Reproduce, word for word, the part of the listing below that starts with the line containing "When you get a moment, please read the pressure in mmHg" and ends with the line containing "Shown: 216 mmHg", both of those lines included. Leave out any pictures.

..............................

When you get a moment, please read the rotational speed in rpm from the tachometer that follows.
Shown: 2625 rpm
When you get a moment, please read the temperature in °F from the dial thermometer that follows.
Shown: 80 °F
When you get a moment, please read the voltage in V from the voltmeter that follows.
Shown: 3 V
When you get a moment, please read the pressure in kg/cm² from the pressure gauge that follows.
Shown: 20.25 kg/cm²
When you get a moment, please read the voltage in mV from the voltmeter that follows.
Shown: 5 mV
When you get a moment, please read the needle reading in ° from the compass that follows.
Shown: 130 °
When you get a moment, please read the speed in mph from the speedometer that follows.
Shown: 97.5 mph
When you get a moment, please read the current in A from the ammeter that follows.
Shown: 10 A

..............................

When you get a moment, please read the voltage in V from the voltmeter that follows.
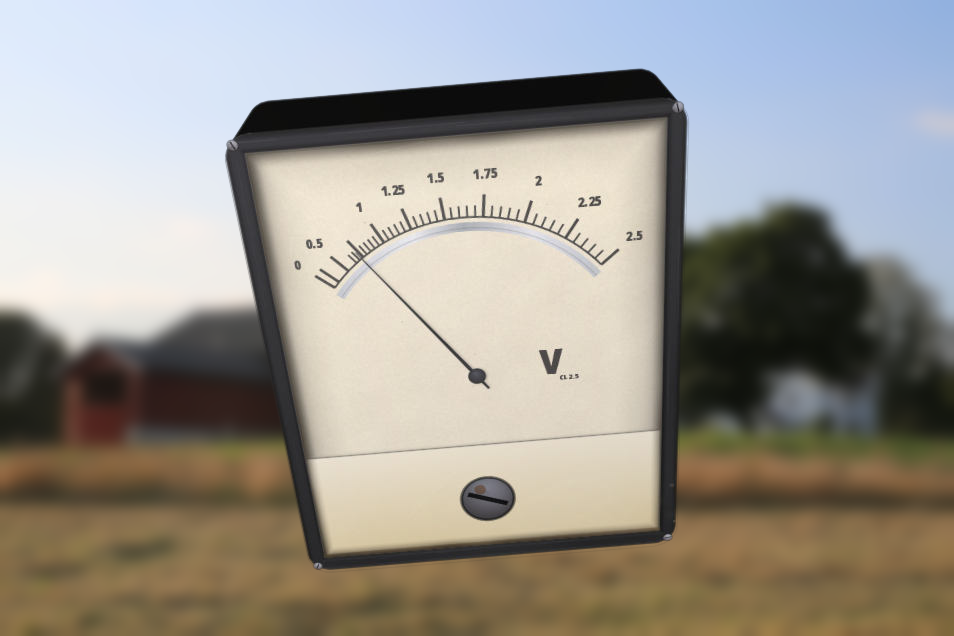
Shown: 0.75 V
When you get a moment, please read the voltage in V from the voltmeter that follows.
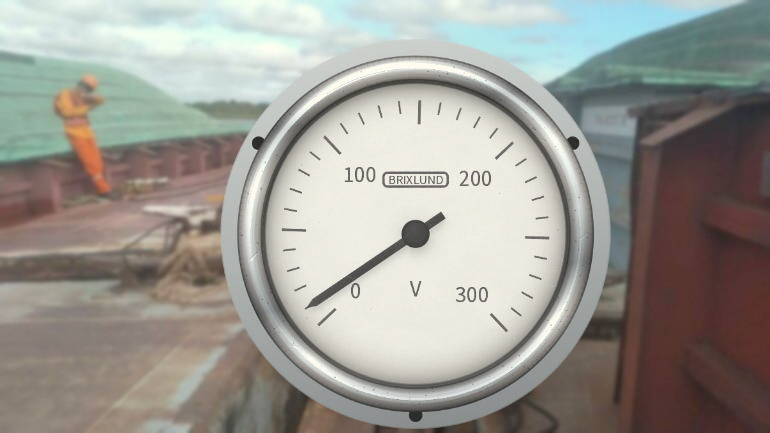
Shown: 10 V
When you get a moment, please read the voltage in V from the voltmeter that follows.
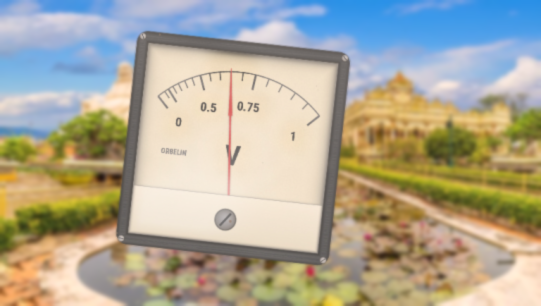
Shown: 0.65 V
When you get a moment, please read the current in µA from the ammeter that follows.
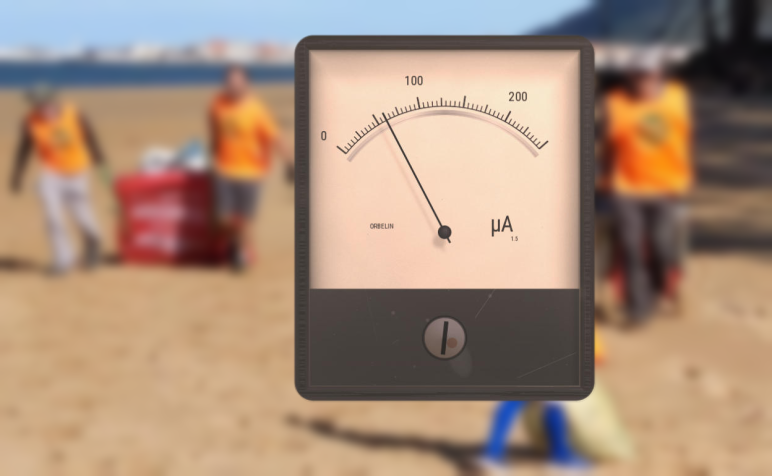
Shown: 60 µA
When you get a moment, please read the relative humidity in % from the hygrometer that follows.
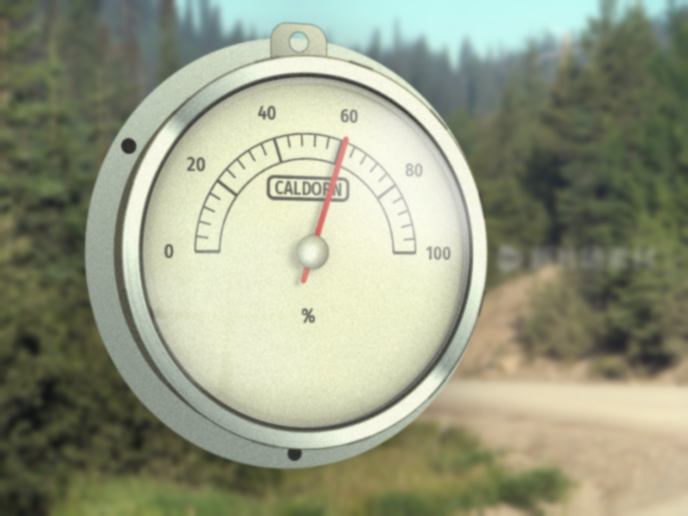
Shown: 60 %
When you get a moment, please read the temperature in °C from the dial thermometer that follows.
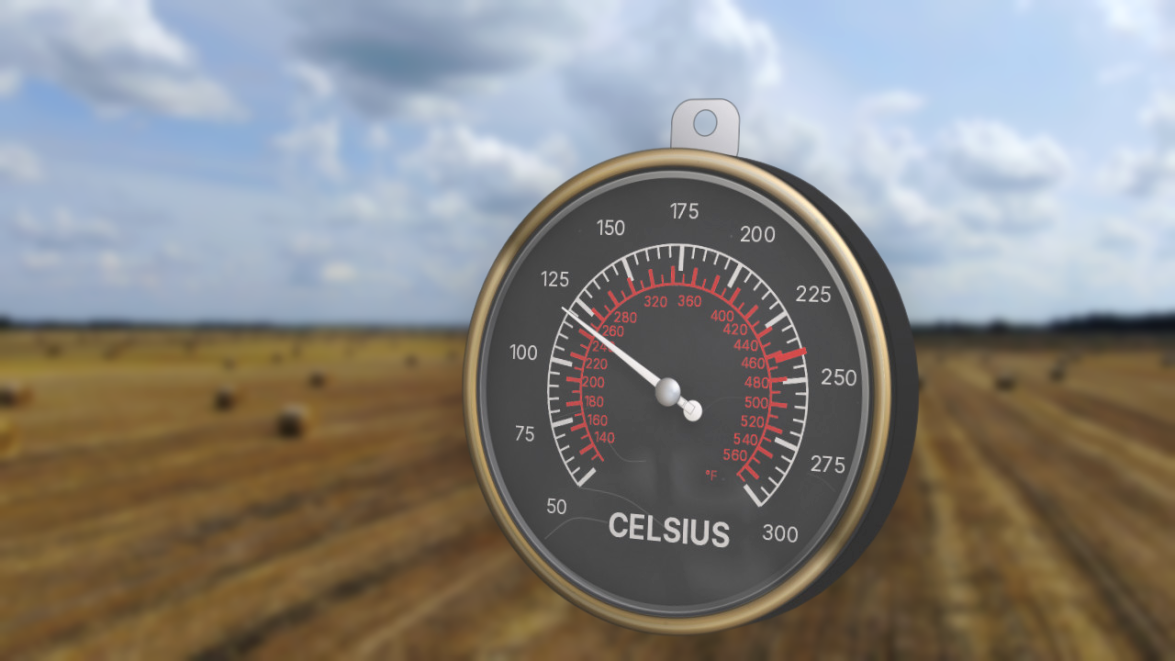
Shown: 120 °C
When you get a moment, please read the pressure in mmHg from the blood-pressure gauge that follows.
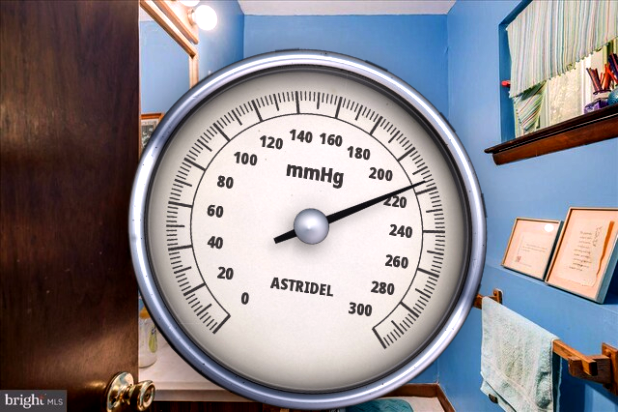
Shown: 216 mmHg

..............................

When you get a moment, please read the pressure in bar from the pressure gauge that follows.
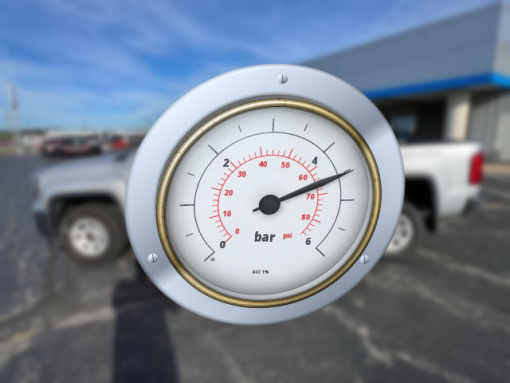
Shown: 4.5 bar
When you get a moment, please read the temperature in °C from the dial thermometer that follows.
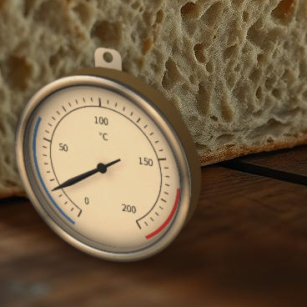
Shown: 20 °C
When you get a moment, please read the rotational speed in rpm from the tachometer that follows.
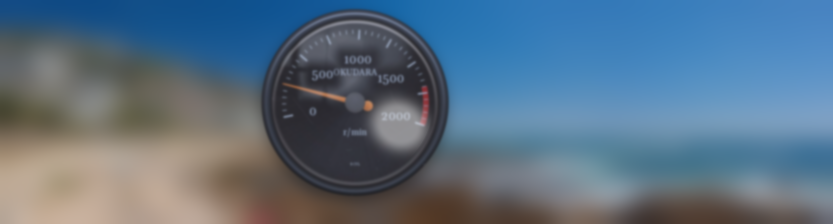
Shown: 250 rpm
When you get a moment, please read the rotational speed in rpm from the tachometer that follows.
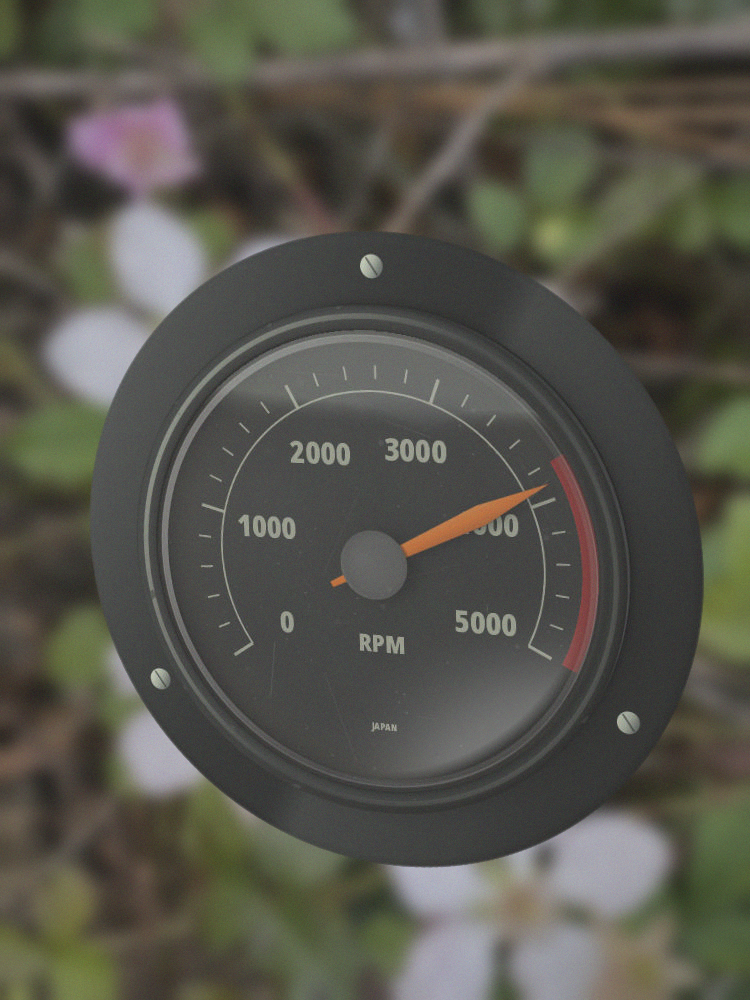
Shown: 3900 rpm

..............................

ANSWER SPACE:
When you get a moment, please read the pressure in mmHg from the blood-pressure gauge that follows.
Shown: 216 mmHg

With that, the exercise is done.